#### [Task objective]
For the data below, restate word for word only the lines from the line containing "ponašati kao saveznik." through the line containing "to nije petljanje", both ends included.

#### [Input data]
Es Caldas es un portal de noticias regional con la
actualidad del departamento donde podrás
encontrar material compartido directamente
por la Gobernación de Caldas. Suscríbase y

* * *

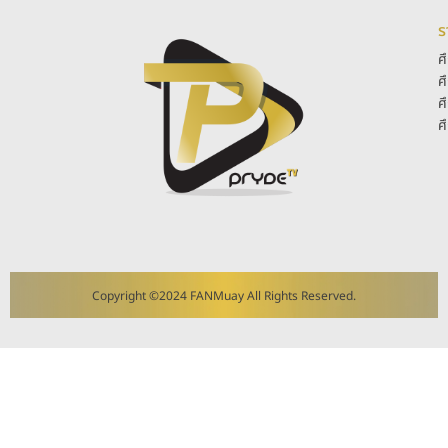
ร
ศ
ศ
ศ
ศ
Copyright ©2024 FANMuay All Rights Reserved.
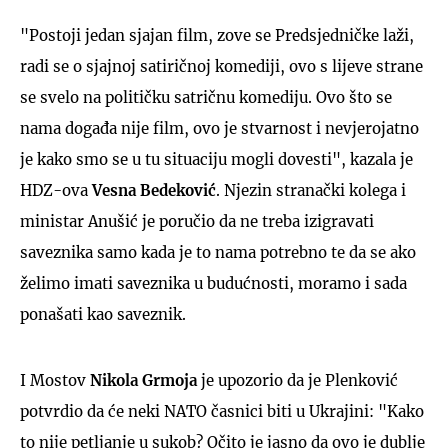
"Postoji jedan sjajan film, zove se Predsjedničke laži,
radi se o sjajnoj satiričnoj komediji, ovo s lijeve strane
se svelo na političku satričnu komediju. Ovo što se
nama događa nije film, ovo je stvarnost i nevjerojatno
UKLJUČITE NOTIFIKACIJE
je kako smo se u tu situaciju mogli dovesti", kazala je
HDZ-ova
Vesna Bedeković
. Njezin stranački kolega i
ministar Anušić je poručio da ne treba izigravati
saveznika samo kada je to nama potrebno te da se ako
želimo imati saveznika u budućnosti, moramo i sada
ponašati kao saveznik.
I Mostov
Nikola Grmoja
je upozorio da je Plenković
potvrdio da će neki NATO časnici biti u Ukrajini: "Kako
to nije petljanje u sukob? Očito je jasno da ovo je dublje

#### [Exercise solution]
ponašati kao saveznik.
I Mostov
Nikola Grmoja
je upozorio da je Plenković
potvrdio da će neki NATO časnici biti u Ukrajini: "Kako
to nije petljanje u sukob? Očito je jasno da ovo je dublje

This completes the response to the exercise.